Top of Excerpted data

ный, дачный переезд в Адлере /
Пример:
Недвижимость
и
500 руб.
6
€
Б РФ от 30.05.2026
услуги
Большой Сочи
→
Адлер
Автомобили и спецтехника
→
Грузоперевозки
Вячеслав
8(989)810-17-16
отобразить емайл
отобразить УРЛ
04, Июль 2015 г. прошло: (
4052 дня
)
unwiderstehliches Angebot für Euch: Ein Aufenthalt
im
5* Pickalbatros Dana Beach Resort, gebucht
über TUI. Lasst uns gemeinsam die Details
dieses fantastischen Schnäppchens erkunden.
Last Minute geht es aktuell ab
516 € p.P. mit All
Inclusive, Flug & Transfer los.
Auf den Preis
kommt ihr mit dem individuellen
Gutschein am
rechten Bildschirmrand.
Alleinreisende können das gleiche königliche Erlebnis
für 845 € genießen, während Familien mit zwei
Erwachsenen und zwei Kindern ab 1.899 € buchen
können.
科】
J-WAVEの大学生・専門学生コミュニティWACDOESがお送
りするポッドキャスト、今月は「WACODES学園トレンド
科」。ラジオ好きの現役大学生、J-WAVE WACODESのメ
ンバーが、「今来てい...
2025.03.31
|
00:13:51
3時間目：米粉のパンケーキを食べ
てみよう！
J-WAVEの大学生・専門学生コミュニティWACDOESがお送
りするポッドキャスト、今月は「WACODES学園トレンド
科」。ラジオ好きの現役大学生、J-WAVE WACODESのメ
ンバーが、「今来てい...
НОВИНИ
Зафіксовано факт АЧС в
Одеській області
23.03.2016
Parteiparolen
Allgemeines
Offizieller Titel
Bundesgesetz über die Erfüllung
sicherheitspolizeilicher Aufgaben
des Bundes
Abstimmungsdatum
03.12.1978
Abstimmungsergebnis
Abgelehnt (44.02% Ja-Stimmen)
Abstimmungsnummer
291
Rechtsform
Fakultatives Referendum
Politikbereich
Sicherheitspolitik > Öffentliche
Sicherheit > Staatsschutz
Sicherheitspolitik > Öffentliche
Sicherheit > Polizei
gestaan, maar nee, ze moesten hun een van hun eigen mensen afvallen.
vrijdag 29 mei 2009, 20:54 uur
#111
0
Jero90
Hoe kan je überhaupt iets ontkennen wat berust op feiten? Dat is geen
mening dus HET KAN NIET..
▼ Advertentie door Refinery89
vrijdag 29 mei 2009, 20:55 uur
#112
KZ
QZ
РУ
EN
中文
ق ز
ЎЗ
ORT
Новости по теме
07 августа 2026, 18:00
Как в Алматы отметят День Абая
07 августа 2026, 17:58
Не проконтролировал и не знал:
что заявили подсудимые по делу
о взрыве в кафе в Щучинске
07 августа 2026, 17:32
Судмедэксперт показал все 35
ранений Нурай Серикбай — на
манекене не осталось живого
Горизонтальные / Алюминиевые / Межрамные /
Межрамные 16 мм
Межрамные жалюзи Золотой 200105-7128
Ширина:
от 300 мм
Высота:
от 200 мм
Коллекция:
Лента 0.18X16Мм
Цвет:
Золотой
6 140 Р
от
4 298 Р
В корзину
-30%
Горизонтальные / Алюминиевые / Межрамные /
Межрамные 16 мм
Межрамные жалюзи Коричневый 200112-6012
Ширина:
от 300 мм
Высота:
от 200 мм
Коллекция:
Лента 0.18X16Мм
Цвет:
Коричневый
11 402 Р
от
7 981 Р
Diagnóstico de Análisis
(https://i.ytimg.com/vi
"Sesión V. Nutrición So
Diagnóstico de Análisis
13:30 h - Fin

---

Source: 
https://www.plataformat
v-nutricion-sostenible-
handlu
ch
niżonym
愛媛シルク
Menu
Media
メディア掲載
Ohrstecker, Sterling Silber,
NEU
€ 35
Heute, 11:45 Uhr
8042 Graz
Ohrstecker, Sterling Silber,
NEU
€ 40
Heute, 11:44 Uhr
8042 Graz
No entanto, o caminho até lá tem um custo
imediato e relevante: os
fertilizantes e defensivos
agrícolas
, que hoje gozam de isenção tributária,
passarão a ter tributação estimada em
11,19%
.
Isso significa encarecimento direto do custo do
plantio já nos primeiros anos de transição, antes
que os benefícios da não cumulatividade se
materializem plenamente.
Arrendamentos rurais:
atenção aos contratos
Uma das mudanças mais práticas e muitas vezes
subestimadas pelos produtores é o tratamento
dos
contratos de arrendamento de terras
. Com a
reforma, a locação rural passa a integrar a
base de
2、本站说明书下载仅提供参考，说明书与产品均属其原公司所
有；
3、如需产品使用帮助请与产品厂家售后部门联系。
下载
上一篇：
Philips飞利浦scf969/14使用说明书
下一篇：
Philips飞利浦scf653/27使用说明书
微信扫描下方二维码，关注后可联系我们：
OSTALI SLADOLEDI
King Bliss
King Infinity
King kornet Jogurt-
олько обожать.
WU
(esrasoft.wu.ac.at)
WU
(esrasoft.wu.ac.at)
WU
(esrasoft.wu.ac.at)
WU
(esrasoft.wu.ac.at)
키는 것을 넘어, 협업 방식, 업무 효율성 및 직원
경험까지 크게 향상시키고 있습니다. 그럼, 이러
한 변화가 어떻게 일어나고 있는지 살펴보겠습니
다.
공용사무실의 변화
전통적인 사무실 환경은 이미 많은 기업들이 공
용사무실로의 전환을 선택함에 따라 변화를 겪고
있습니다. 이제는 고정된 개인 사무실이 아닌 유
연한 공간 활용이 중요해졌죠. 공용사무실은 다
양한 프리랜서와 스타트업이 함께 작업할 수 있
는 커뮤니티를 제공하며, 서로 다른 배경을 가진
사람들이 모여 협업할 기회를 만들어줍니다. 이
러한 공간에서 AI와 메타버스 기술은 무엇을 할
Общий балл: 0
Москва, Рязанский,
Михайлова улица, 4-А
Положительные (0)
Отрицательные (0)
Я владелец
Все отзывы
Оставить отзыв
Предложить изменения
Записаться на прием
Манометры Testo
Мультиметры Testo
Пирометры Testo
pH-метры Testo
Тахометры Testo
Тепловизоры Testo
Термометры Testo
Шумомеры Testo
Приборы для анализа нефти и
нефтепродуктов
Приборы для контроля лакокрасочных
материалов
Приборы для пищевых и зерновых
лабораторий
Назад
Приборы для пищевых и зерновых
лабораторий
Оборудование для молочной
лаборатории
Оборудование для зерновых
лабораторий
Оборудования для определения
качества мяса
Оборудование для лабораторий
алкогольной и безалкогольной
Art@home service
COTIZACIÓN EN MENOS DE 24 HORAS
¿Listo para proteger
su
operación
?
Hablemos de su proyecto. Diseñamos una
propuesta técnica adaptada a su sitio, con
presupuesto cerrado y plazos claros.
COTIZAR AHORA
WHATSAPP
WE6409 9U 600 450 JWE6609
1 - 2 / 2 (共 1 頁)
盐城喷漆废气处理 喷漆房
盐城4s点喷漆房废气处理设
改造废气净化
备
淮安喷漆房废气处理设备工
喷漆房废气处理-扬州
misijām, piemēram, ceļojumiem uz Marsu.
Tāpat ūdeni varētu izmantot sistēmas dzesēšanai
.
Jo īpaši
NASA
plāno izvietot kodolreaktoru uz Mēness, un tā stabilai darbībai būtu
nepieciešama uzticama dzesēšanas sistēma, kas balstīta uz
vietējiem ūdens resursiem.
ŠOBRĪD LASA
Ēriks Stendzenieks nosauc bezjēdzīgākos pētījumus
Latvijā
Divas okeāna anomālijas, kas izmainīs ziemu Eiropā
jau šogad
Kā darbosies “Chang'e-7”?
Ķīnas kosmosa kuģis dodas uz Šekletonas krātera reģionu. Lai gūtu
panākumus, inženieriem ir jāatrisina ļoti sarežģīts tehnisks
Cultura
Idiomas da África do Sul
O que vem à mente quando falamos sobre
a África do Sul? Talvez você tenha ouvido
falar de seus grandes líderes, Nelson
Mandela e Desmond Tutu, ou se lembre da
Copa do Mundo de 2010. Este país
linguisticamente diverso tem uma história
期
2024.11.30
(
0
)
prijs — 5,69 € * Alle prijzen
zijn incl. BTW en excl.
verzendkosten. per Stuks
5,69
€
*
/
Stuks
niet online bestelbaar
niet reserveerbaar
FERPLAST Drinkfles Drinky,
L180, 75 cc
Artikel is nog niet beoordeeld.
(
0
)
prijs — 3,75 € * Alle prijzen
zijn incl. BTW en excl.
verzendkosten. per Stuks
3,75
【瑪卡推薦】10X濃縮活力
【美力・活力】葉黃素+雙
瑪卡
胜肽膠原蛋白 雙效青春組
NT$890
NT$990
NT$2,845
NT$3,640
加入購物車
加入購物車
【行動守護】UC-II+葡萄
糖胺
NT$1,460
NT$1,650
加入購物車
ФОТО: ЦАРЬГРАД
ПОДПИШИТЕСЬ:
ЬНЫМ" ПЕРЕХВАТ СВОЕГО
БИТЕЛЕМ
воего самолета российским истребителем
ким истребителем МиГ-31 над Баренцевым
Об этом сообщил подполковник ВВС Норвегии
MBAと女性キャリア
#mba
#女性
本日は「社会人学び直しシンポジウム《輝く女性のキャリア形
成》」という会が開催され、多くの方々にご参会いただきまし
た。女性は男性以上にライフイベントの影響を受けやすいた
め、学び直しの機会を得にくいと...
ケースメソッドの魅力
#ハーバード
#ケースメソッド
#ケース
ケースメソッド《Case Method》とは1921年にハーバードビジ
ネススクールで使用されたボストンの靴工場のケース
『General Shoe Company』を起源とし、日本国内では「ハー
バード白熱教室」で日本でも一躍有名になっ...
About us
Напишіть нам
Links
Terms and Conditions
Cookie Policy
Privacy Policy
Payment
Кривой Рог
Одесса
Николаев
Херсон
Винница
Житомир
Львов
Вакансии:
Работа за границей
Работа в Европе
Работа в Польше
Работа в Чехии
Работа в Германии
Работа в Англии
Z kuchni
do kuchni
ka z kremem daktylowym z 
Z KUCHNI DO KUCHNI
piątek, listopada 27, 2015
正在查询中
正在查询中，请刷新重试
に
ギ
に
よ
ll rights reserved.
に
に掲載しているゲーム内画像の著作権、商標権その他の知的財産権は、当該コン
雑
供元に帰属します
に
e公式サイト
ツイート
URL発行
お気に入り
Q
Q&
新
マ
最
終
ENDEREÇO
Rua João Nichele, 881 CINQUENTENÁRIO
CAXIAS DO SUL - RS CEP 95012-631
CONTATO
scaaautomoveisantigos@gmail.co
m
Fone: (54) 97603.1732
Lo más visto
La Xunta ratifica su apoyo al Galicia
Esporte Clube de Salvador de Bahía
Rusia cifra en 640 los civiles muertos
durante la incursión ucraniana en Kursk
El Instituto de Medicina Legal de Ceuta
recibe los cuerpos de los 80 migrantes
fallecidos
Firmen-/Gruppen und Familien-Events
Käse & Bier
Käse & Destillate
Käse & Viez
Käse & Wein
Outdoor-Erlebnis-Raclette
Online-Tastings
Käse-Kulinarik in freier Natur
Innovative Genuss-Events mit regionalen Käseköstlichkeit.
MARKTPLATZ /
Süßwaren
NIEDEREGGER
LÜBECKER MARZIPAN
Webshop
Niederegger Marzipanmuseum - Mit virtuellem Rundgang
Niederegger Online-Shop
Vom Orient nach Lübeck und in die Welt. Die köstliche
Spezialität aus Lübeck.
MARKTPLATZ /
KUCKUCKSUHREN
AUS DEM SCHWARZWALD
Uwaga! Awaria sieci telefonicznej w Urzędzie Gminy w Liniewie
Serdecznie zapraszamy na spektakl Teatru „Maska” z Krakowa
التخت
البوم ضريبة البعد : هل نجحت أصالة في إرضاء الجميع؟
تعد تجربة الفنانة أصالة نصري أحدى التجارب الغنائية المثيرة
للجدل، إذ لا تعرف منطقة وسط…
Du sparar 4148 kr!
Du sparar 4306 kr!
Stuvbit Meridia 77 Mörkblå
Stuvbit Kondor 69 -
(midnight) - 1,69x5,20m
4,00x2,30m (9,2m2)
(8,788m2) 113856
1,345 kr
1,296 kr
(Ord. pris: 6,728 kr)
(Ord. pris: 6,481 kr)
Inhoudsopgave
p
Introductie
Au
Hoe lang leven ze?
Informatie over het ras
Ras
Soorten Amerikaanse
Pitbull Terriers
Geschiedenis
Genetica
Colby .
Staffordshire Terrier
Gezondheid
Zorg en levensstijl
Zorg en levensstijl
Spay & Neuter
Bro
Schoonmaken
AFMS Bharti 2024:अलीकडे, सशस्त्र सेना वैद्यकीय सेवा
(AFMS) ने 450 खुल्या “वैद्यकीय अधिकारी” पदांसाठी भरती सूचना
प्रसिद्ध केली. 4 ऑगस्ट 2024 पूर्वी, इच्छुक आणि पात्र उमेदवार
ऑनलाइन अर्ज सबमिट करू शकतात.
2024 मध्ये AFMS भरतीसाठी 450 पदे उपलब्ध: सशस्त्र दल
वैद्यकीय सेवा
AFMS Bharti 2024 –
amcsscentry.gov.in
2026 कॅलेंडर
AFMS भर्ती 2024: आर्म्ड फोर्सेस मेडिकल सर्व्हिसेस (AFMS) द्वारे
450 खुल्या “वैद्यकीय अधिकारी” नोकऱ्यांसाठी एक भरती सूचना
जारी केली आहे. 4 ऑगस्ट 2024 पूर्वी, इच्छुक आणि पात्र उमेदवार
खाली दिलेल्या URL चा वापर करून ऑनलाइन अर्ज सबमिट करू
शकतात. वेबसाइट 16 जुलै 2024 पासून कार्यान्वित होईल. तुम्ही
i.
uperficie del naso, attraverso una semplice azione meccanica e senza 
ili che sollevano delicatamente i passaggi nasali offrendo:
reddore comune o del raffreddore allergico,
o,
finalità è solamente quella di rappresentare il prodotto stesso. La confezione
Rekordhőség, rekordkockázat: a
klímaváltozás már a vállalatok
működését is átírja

Bottom of Excerpted data

## The problem
Exactly reproduce the lines that run from the line with "Staffordshire Terrier" through the last line of the records, inclusive.

## Task answer
Staffordshire Terrier
Gezondheid
Zorg en levensstijl
Zorg en levensstijl
Spay & Neuter
Bro
Schoonmaken
AFMS Bharti 2024:अलीकडे, सशस्त्र सेना वैद्यकीय सेवा
(AFMS) ने 450 खुल्या “वैद्यकीय अधिकारी” पदांसाठी भरती सूचना
प्रसिद्ध केली. 4 ऑगस्ट 2024 पूर्वी, इच्छुक आणि पात्र उमेदवार
ऑनलाइन अर्ज सबमिट करू शकतात.
2024 मध्ये AFMS भरतीसाठी 450 पदे उपलब्ध: सशस्त्र दल
वैद्यकीय सेवा
AFMS Bharti 2024 –
amcsscentry.gov.in
2026 कॅलेंडर
AFMS भर्ती 2024: आर्म्ड फोर्सेस मेडिकल सर्व्हिसेस (AFMS) द्वारे
450 खुल्या “वैद्यकीय अधिकारी” नोकऱ्यांसाठी एक भरती सूचना
जारी केली आहे. 4 ऑगस्ट 2024 पूर्वी, इच्छुक आणि पात्र उमेदवार
खाली दिलेल्या URL चा वापर करून ऑनलाइन अर्ज सबमिट करू
शकतात. वेबसाइट 16 जुलै 2024 पासून कार्यान्वित होईल. तुम्ही
i.
uperficie del naso, attraverso una semplice azione meccanica e senza 
ili che sollevano delicatamente i passaggi nasali offrendo:
reddore comune o del raffreddore allergico,
o,
finalità è solamente quella di rappresentare il prodotto stesso. La confezione
Rekordhőség, rekordkockázat: a
klímaváltozás már a vállalatok
működését is átírja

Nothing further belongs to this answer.